Die politische Sorge um die publizistische Qualität hat in den vergangenen Jahren an Fahrt aufgenommen. Ausdruck davon ist nicht zuletzt das vom Parlament geschnürte Medienpaket, das eine deutliche Erhöhung der Subventionen für alle Gattungen vorsieht, gegen das jedoch auch erfolgreich das Referendum ergriffen worden ist.

Die Ungewissheit, wie viel staatliches Geld künftig in die elektronischen Regionalmedien fliessen wird, ist gross. Derzeit sind es 81 Millionen Franken, wobei gut 50 Millionen bei 13 Regional-TV-Stationen landen. Weitere 25 Millionen Franken gehen an zwölf kommerzielle Lokalradios in eher ländlichen Gebieten. Von den restlichen 5,6 Millionen Franken profitieren die nicht-kommerziellen Alternativradios, die in neun Städten auf Sendung sind.

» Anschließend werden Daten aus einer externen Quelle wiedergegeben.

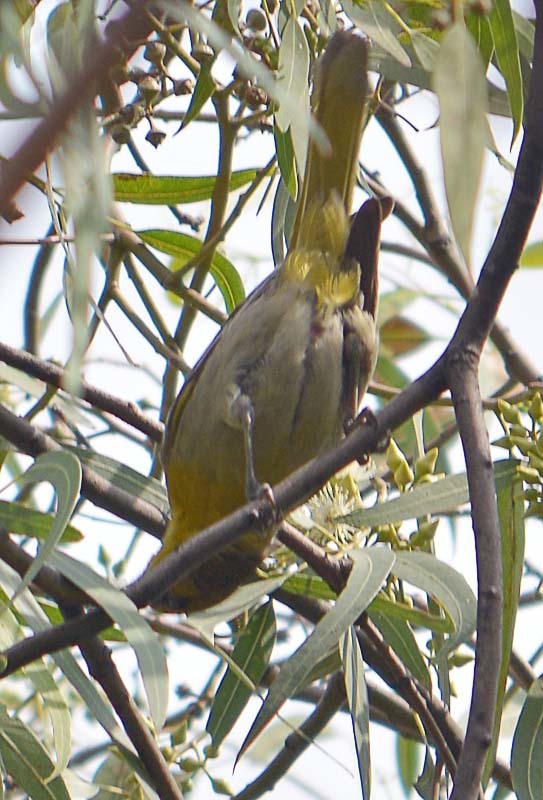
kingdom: Animalia
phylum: Chordata
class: Aves
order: Passeriformes
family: Parulidae
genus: Leiothlypis
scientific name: Leiothlypis ruficapilla
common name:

Künftig stehen – vielleicht – jährlich 109 Millionen Franken zur Verfügung

Weitere acht Sender zu subventionieren, ohne die Pfründen der bestehenden anzutasten, wird möglich, wenn das Medien-Referendum scheitern sollte. Dann werden jährlich voraussichtlich 109 Millionen Franken für die privaten elektronischen Medien zur Verfügung stehen – 28 Millionen Franken mehr als bisher.

Was die städtischen Lokalradio als Gegenleistung an zusätzlichen Informationen bieten müssen, ist noch völlig offen. Ebenfalls, was an Entgeld dafür zu erwarten ist. Was passiert, wenn in Städten wie Zürich, Bern oder Basel, in denen mehrere Stationen im Wettbewerb stehen, nun plötzlich einer von ihnen einen staatlichen Zuschuss erhält, ist völlig offen.

Auf Anfrage heisst es beim Bakom lediglich, für die Verteilung der Abgabenanteile soll ein neues, einfacheres Modell eingeführt werden. Dieses werde den Verbänden vorgestellt und mit ihnen diskutiert. Die Vernehmlassung dazu ist allerdings schon gestartet.